In the football episode, the villain is the coach. Our teenaged Superman gets cornered and has to be rescued by, yes, his father showing up on his own initiative to drag Clark out of a kryptonite steam bath. That episode ends with the coach being killed by himself (whether by accident or suicide is unclear — I doubt the writers cared; the only thing that mattered was that the coach not be beaten by a teenager).
Meanwhile ...
"Smallville" is not the only show insulting youth this way. In one episode of "The Simpsons," Bart and Lisa gain superpowers. How do they use their powers? By cleaning their parents' yard, with Bart using his stretch power to make a rake while super-strong Lisa lifts a house to give him a place to stash the leaves. When they face off against an adult villain, they get cornered and have to be rescued by an adult. How original.

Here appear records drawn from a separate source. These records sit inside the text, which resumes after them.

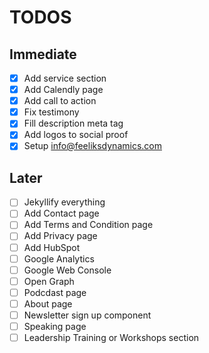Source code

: # TODOS

## Immediate
- [X] Add service section
- [X] Add Calendly page
- [X] Add call to action
- [X] Fix testimony
- [X] Fill description meta tag 
- [X] Add logos to social proof
- [X] Setup info@feeliksdynamics.com

## Later
- [ ] Jekyllify everything
- [ ] Add Contact page
- [ ] Add Terms and Condition page
- [ ] Add Privacy page
- [ ] Add HubSpot
- [ ] Google Analytics
- [ ] Google Web Console
- [ ] Open Graph
- [ ] Podcdast page
- [ ] About page
- [ ] Newsletter sign up component
- [ ] Speaking page
- [ ] Leadership Training or Workshops section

Then we have Harry Potter. In both books and movies, the young wizard is remarkably wimpy. In Chapter 1 of Harry Potter and the Chamber of Secrets, Harry's mortal Aunt Petunia "aimed a heavy blow at his head with the soapy frying pan. Then she gave him work to do, with the promise he wouldn't eat again until he'd finished." When a frying pan hits a child's head, it usually causes death. Does Harry call police and have her arrested for attempted murder? Of course not. J.K. Rowling does not want to give abused children any ideas. Does Harry use wizardry to fight back? No. The next sentence tells us precisely how Harry responds: "Harry cleaned the windows, washed the car, mowed the lawn, trimmed the flowerbeds, pruned and watered the roses, and repainted the garden bench."
Many adults who run our entertainment industry seem so insecure that they will not invite children to even dream of being powerful in any meaningful way. They instead feed youth self-imagery of submission to hierarchy and obedience to authority figures. They'll let youth dream of having the power to better rake their parents' lawns and maybe even the power to play better football. But the dream of claiming dignity and demanding respect, even the dream of physical safety, is largely off-limits to youth.